-- SUPPLIED RECORDS follows --

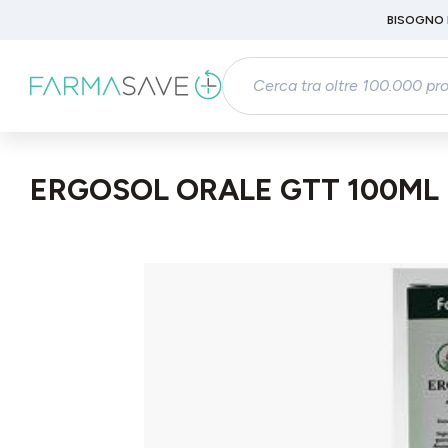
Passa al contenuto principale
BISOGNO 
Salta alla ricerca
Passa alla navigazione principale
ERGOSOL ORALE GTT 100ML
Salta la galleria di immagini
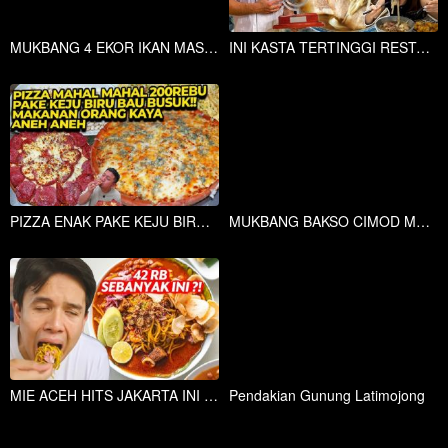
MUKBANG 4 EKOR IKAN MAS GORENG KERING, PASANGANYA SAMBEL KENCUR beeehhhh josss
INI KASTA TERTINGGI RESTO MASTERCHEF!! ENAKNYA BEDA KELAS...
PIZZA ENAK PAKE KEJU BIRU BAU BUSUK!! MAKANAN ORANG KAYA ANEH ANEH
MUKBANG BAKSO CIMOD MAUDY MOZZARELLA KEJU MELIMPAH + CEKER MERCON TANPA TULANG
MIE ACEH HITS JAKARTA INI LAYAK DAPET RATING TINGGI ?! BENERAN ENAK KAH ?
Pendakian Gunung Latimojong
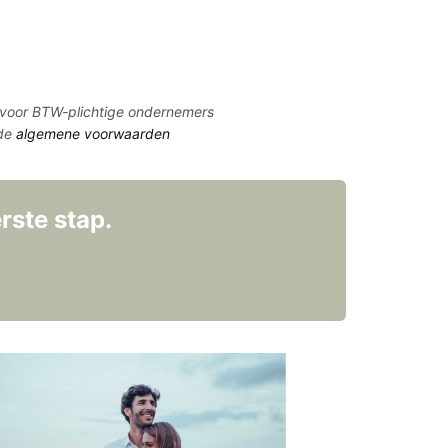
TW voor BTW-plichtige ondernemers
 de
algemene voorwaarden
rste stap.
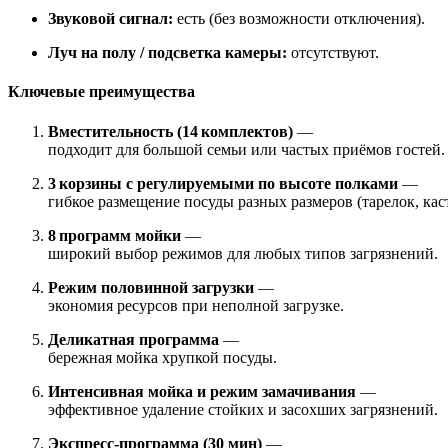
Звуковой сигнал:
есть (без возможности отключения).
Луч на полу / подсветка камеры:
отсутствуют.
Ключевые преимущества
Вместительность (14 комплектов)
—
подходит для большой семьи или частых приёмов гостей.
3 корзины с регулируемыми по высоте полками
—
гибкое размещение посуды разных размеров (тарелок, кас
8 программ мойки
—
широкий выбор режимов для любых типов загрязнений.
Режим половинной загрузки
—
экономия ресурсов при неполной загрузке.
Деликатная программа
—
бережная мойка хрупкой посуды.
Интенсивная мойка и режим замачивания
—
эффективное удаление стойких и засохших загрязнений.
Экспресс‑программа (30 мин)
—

-- SUPPLIED RECORDS concluded --
-- SUPPLIED RECORDS follows --

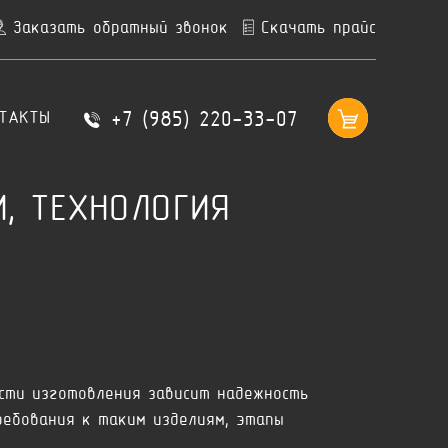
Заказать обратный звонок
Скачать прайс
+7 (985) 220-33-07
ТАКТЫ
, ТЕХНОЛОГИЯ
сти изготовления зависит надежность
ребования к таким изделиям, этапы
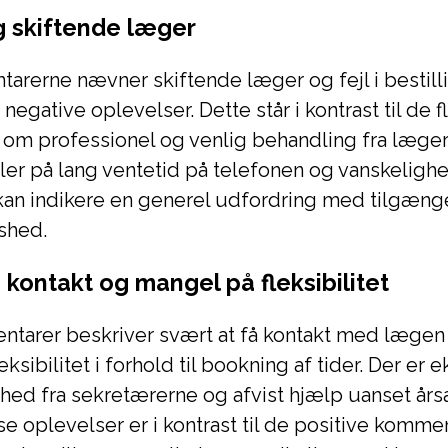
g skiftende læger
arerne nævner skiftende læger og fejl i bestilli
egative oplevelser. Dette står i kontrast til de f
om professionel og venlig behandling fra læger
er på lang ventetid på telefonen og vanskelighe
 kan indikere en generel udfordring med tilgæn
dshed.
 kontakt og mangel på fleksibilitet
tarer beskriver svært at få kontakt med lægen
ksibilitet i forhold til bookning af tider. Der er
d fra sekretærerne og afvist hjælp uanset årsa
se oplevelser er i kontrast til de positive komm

-- SUPPLIED RECORDS concluded --

— TASK GOAL —
Above are entries with pictures among them. Write out exactly the lines from the one containing "Passa al contenuto principale" through the one containing "Ключевые преимущества", ends included, and leave those pictures out.

— THE COMPLETED TASK —
Passa al contenuto principale
BISOGNO 
Salta alla ricerca
Passa alla navigazione principale
ERGOSOL ORALE GTT 100ML
Salta la galleria di immagini
MUKBANG 4 EKOR IKAN MAS GORENG KERING, PASANGANYA SAMBEL KENCUR beeehhhh josss
INI KASTA TERTINGGI RESTO MASTERCHEF!! ENAKNYA BEDA KELAS...
PIZZA ENAK PAKE KEJU BIRU BAU BUSUK!! MAKANAN ORANG KAYA ANEH ANEH
MUKBANG BAKSO CIMOD MAUDY MOZZARELLA KEJU MELIMPAH + CEKER MERCON TANPA TULANG
MIE ACEH HITS JAKARTA INI LAYAK DAPET RATING TINGGI ?! BENERAN ENAK KAH ?
Pendakian Gunung Latimojong
TW voor BTW-plichtige ondernemers
 de
algemene voorwaarden
rste stap.
Звуковой сигнал:
есть (без возможности отключения).
Луч на полу / подсветка камеры:
отсутствуют.
Ключевые преимущества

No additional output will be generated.